Selbstständige nutzen ELSTER regelmäßig für die Umsatzsteuervoranmeldung (meist monatlich oder vierteljährlich), die jährliche Einnahmenüberschussrechnung (EÜR) als Teil der Einkommensteuererklärung, gegebenenfalls die Gewerbesteuererklärung, sowie für die laufende Steuerkontoabfrage zur Übersicht über Vorauszahlungen und offene Forderungen.
Die wichtigsten regelmäßigen Meldungen
Umsatzsteuervoranmeldung
Je nach Umsatzhöhe monatlich oder vierteljährlich fällig, meldet die eingenommene und gezahlte Umsatzsteuer an Ihr Finanzamt.
Einnahmenüberschussrechnung (EÜR)
Für die meisten Freiberufler und kleinere Gewerbetreibende der Standardweg zur Gewinnermittlung, eingereicht als Teil der jährlichen Einkommensteuererklärung.
Gewerbesteuererklärung
Relevant für Gewerbetreibende, nicht für die meisten Freiberufler — die genaue Pflicht hängt von Tätigkeit und Gemeinde ab.
Körperschaftsteuer
Relevant, wenn Sie über eine Kapitalgesellschaft wie eine GmbH tätig sind, statt als Einzelunternehmer oder Freiberufler.
E-Rechnungen über ELSTER
Mit Benutzerkonto können Sie elektronische Rechnungen (E-Rechnungen) direkt beim Finanzamt einreichen oder unter „Meine Belege” als PDF speichern. Für die reine Ansicht steht zusätzlich ein E-Rechnungs-Viewer zur Verfügung, mit dem sich E-Rechnungen ohne separate Software visualisieren lassen.
Steuerkonto im Blick behalten
Weil Selbstständige oft mehrere laufende Verpflichtungen gleichzeitig haben — Vorauszahlungen, Umsatzsteuer, gegebenenfalls Gewerbesteuer — lohnt sich die regelmäßige Nutzung der Steuerkontoabfrage besonders.

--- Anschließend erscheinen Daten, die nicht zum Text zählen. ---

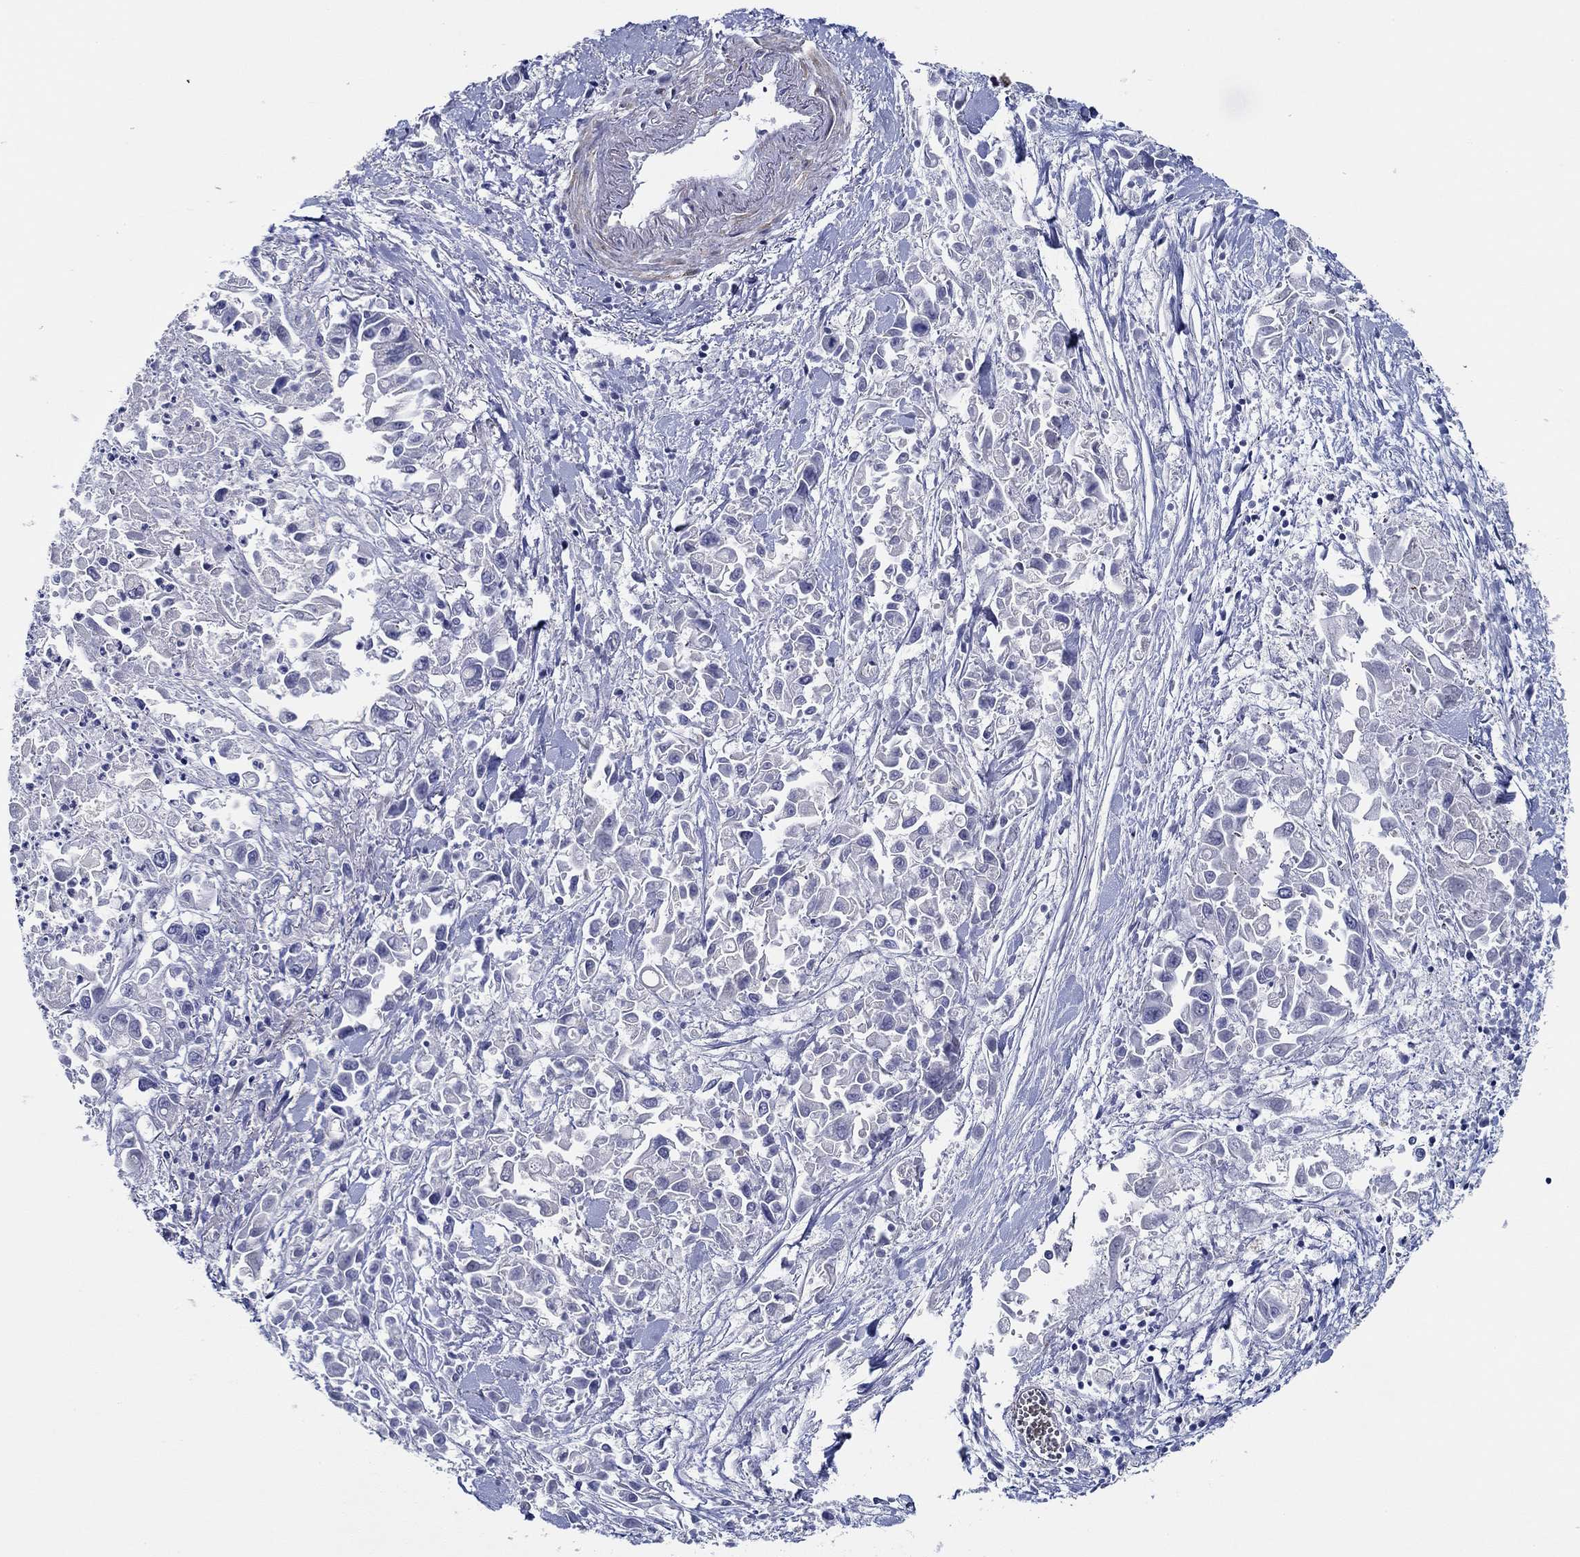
{"staining": {"intensity": "negative", "quantity": "none", "location": "none"}, "tissue": "pancreatic cancer", "cell_type": "Tumor cells", "image_type": "cancer", "snomed": [{"axis": "morphology", "description": "Adenocarcinoma, NOS"}, {"axis": "topography", "description": "Pancreas"}], "caption": "There is no significant staining in tumor cells of pancreatic cancer (adenocarcinoma).", "gene": "SLC34A1", "patient": {"sex": "female", "age": 83}}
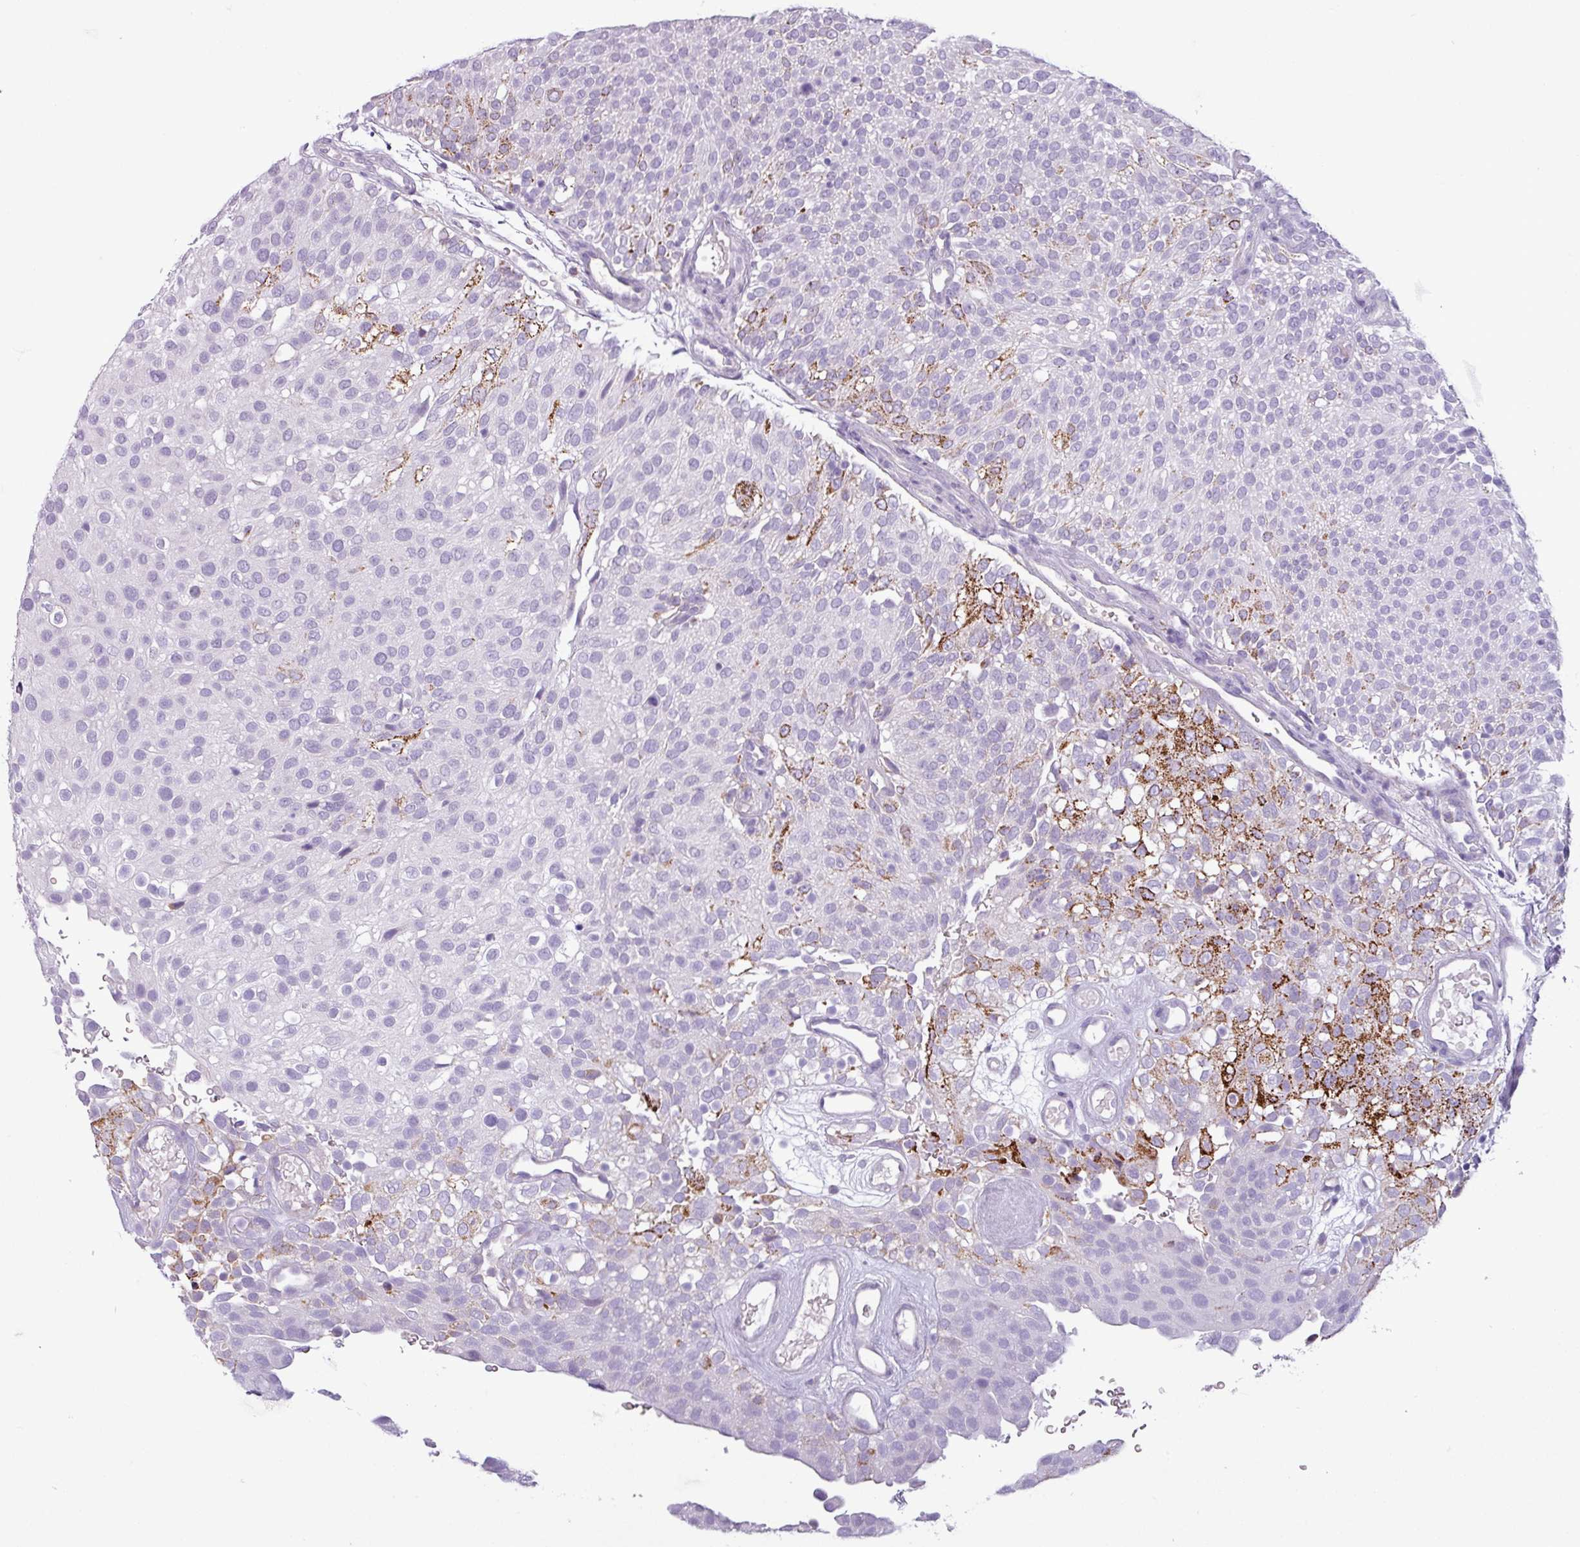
{"staining": {"intensity": "strong", "quantity": "<25%", "location": "cytoplasmic/membranous"}, "tissue": "urothelial cancer", "cell_type": "Tumor cells", "image_type": "cancer", "snomed": [{"axis": "morphology", "description": "Urothelial carcinoma, Low grade"}, {"axis": "topography", "description": "Urinary bladder"}], "caption": "Immunohistochemistry micrograph of neoplastic tissue: low-grade urothelial carcinoma stained using IHC exhibits medium levels of strong protein expression localized specifically in the cytoplasmic/membranous of tumor cells, appearing as a cytoplasmic/membranous brown color.", "gene": "ZNF667", "patient": {"sex": "male", "age": 78}}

Dafür benötigen Sie zunächst eine Vollmacht zur Einsicht; den genauen Ablauf beschreibt unser Steuerkonto-Ratgeber.
Organisationskonto vs. persönliches Zertifikat
Zoll und Finanzverwaltung ermöglichen es, eine persönliche Steuernummer über ein persönliches ELSTER-Zertifikat einer Organisation zuzuordnen. Das erlaubt es Unternehmen ohne eigene Berechtigungsdaten, sich über dedizierte Mitarbeiter mit deren persönlichem Zertifikat und persönlicher Steuernummer "vertreten" zu lassen — relevant für kleinere Betriebe, die kein separates Organisationskonto einrichten möchten.
Anders als die einmal jährliche Einkommensteuererklärung sind Umsatzsteuervoranmeldungen an feste, wiederkehrende Fristen gebunden. Ein abgelaufenes Zertifikat oder ein Login-Problem kurz vor einer solchen Frist kann besonders unangenehm werden — prüfen Sie deshalb rechtzeitig, ob Ihr Zertifikat noch gültig ist, siehe ELSTER-Zertifikat.
Häufig gestellte Fragen
Wie oft muss ich als Selbstständiger eine Umsatzsteuervoranmeldung abgeben?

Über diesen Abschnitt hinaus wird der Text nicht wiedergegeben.